# TASK DESCRIPTION
Everything from the line containing "Mar 2013, Net Profit: 2200 -> none" through the line containing "Mar 2013, Depreciation: 22 -> none" in the listing below should be copied exactly, and nothing more.

# RECORDED DATA
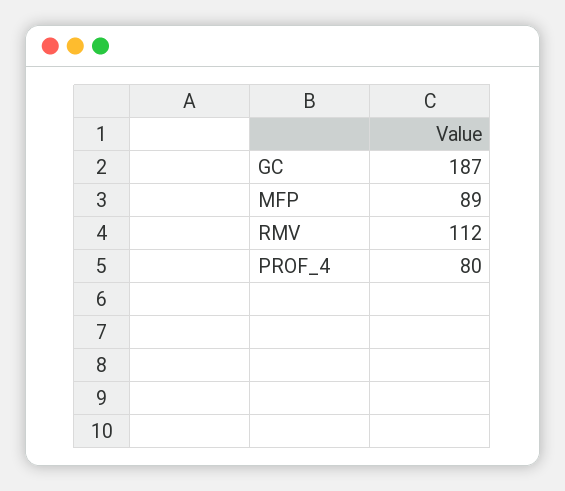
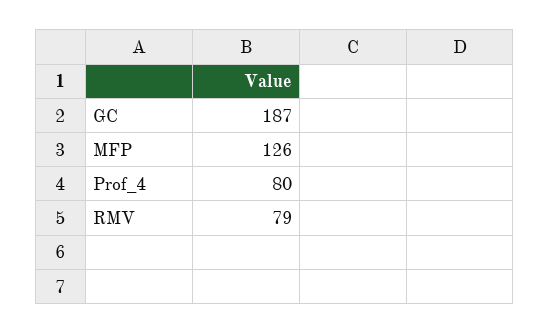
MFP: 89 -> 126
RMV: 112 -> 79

---

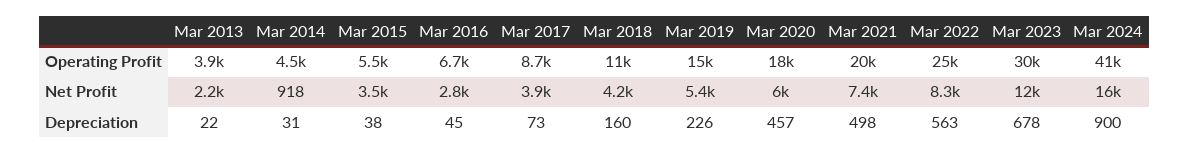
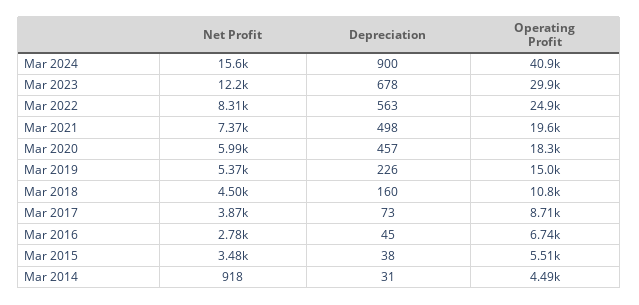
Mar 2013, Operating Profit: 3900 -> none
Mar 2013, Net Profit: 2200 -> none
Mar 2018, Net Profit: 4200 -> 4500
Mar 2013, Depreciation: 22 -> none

# SOLVED PROBLEM
Mar 2013, Net Profit: 2200 -> none
Mar 2018, Net Profit: 4200 -> 4500
Mar 2013, Depreciation: 22 -> none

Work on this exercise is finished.